Loose the "possibly yeast derived"
Now everything should fit in the Aroma space, writing in the margins rarely earns extra marks. Only do it if you must.
don't compare appearance to another beer, describe the appearance. I'd lose the 25% of sample comment, just describe it as very tall and moussy or whatever fits
Low phenols, what kind - bandaid (bad), or spicy (good)? Explain the exotic. Better terminology would be Low spicy phenols of pepper and star anise (or whatever). Once you fully describe, then it would be fine to just call them phenols. Alcohol warmth is a sensation and should be in mouthfeel. Alcohol flavor is a flavor description. Be sure to put things in the proper location. Don't use the term "swallow", better to describe the finish and aftertaste.
Thin body? Was it low, medium, high or some combination, explain the exact level. You said it wasn't astringent and then said it was. It is an absolute, it either is astringent or it isn't. FWIW - I have never had an astringent Hennepin.

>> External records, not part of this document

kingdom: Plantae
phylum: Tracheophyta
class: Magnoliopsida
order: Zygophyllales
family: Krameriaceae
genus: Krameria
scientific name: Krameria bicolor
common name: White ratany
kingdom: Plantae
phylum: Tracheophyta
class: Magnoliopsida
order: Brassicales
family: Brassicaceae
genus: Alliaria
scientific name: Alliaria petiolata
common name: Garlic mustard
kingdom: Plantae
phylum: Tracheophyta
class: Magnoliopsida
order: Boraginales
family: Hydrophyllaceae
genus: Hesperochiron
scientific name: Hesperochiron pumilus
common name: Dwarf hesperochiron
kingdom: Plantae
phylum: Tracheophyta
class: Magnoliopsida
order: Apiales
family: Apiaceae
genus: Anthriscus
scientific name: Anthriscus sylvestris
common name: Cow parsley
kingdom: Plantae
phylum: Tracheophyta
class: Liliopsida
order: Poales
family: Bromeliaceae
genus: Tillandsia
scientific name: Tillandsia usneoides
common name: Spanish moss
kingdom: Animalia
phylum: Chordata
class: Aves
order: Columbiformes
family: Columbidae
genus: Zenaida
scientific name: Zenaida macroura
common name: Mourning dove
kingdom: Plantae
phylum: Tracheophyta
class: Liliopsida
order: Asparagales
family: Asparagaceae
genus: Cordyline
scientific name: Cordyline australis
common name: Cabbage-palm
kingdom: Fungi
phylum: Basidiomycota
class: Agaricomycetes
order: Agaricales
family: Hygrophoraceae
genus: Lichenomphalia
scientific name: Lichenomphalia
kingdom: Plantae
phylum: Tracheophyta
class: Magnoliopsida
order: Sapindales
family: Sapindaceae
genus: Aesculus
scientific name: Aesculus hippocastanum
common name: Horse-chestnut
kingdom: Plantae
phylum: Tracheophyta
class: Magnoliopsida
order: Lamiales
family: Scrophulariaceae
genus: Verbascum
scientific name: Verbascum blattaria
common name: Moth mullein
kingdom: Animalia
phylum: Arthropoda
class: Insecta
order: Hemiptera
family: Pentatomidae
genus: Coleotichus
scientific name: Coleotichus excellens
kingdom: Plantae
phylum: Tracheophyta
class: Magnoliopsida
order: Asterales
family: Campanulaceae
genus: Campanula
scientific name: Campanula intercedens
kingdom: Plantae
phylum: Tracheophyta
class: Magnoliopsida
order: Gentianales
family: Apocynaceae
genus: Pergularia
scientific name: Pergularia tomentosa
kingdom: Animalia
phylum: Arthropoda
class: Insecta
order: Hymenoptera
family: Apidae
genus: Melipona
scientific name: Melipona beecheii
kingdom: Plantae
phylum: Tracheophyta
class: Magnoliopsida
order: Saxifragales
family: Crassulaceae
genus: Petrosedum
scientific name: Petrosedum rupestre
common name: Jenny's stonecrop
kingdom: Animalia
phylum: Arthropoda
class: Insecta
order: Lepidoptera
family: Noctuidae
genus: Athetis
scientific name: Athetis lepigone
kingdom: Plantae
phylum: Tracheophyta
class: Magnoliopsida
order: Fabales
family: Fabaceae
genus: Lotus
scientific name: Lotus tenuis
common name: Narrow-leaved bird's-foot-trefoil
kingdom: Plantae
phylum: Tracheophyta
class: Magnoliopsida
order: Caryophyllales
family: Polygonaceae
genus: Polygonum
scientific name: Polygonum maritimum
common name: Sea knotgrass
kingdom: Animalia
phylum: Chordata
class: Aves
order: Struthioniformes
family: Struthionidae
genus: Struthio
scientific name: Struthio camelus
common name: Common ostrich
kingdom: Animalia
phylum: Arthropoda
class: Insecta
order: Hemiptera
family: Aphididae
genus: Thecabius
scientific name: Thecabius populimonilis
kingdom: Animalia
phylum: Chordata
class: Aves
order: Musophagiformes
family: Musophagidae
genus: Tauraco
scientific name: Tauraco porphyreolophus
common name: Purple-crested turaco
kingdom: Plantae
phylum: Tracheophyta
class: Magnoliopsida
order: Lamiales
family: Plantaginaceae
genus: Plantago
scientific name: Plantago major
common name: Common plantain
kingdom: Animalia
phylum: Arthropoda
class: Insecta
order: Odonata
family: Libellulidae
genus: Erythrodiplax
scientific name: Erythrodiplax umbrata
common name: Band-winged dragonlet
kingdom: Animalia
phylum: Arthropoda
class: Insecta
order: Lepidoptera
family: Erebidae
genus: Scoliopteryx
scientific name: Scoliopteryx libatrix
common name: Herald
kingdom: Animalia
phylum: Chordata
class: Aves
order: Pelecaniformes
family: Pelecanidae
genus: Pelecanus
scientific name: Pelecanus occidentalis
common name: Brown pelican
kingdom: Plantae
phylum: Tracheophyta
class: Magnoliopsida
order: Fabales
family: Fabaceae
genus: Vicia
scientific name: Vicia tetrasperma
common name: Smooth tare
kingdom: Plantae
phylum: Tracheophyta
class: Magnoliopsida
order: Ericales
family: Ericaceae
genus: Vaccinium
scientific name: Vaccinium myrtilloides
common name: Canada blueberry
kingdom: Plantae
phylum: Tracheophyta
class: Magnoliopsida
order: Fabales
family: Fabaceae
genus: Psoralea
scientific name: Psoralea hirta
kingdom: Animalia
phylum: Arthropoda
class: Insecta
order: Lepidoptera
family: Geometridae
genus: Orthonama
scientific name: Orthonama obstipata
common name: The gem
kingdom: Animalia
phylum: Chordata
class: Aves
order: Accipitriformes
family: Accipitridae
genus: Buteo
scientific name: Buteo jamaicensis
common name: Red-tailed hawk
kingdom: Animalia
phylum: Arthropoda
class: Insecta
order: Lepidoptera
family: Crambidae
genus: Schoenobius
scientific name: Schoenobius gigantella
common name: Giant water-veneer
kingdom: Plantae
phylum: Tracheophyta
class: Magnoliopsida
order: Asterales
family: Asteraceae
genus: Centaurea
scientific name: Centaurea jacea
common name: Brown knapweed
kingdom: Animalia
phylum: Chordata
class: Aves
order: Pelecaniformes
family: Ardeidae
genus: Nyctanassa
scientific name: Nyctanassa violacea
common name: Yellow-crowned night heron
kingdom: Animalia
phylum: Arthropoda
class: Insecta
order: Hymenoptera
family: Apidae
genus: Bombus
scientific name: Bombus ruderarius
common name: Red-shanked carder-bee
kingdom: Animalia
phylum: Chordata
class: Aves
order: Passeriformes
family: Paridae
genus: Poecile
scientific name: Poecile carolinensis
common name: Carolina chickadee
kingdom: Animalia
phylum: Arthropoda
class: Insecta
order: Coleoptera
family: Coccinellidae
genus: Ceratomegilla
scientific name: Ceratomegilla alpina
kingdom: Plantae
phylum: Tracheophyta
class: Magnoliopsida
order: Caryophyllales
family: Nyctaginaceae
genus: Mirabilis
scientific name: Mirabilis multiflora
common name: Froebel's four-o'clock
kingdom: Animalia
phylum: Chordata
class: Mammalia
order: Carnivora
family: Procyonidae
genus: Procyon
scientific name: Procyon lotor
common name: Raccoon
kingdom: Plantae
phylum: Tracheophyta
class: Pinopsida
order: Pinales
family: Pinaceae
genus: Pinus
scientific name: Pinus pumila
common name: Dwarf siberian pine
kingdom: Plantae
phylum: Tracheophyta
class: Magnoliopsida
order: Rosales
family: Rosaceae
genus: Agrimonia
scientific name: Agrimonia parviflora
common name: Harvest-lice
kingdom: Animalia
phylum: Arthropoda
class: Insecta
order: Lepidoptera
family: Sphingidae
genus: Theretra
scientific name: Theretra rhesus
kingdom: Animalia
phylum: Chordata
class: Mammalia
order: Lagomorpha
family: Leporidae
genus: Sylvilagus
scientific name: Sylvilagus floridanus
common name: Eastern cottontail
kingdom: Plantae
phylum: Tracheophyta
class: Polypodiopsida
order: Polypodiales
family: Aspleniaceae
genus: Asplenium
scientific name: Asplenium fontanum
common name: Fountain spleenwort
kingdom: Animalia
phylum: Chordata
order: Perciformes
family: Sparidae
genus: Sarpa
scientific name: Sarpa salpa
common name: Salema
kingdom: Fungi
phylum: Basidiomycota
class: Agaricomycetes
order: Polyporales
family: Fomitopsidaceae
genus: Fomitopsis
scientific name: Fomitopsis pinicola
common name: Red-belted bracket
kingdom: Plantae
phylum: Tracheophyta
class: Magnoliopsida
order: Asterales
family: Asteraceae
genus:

If it was astringent and out of balance at best it would score a 32-35, perhaps lower. Better feedback is required, discuss how to take it from whatever score you gave to a 50. If your Stylistic Grid at the bottom was for a 43 beer at least two of the aspects would be full ticks. On the left since you mentioned astringent it needs to be ticked. Phenolic needs to be ticked. Esters need to be ticked. If it is present in the beer it should be marked.
I'd probably give that sheet a Certified score if grading. Tweaked as suggested above with attributes in the correct section and I'd go National.